High-level expression of lacZ under control of the tac or trp promoter using runaway replication vectors in Escherichia coli.

To determine the utility of coupling runaway replication to the expression of cloned genes under the control of strong promoters, lacZ transcriptional fusions to the trp or tac promoter (Ptrp or Ptac) were constructed using plasmids in which the copy number is thermally regulated.
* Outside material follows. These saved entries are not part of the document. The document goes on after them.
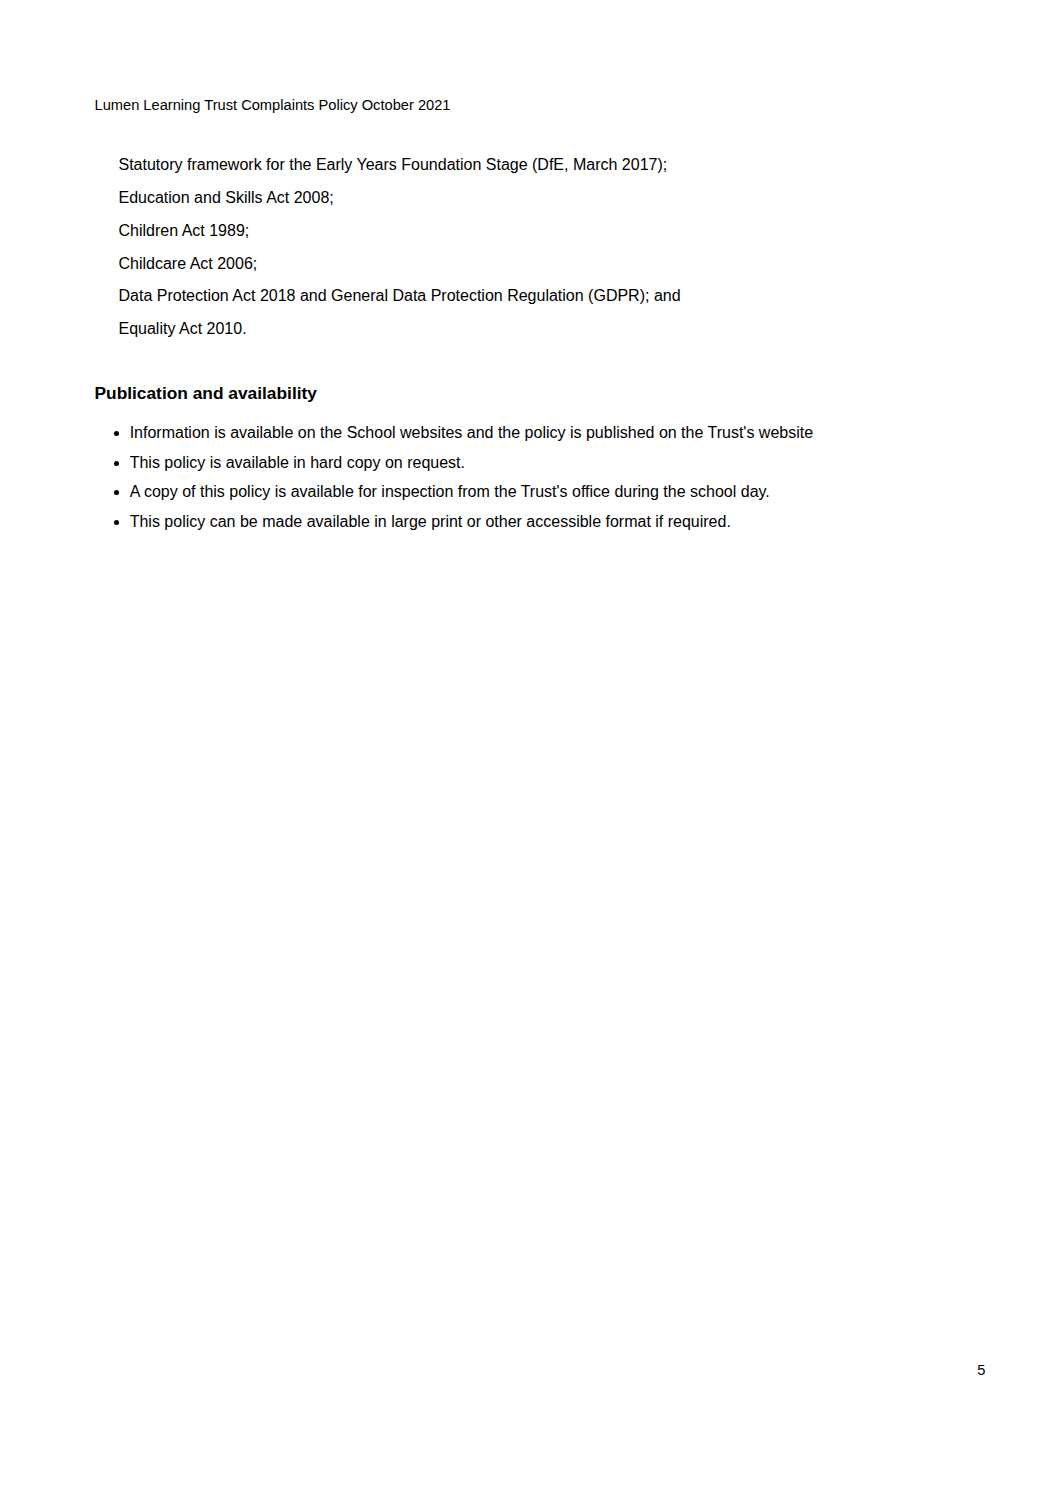Lumen Learning Trust Complaints Policy October 2021
Statutory framework for the Early Years Foundation Stage (DfE, March 2017);
Education and Skills Act 2008;
Children Act 1989;
Childcare Act 2006;
Data Protection Act 2018 and General Data Protection Regulation (GDPR); and
Equality Act 2010.
Publication and availability
Information is available on the School websites and the policy is published on the Trust's website
This policy is available in hard copy on request.
A copy of this policy is available for inspection from the Trust's office during the school day.
This policy can be made available in large print or other accessible format if required.
5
Cells containing these plasmids were able to produce beta-galactosidase to levels between 3700 and 46,000 Miller units when induced only by a temperature upshift. The addition of the appropriate chemical inducer, either IPTG (isopropyl-beta-D-thiogalactopyranoside) or IAA (3-beta-indoleacrylic acid), did not significantly enhance the thermal induction. The Ptac-controlled and Ptrp-controlled lacZ induction differed slightly in that the Ptac-controlled thermal induction exhibited a lag of approximately 1.5 h as compared to both chemical and thermal induction, whereas in the case of Ptrp-controlled induction, an increase in beta-galactosidase expression above background occurred at approximately the same time regardless of the means of induction. The best vector, a Ptrp-controlled lacZ fusion carried on a runaway replication vector having a basal copy number of 10, was able to mediate the expression of beta-galactosidase to approximately 40,000 Miller units of beta-galactosidase comprising 25% of the total cell protein at 17 h postinduction under optimal conditions for protein yield. In these cells, lysis occurred as lacZ was maximally expressed. Under noninducing conditions, the plasmids were stable for at least 60 generations in the absence of antibiotic in batch culture.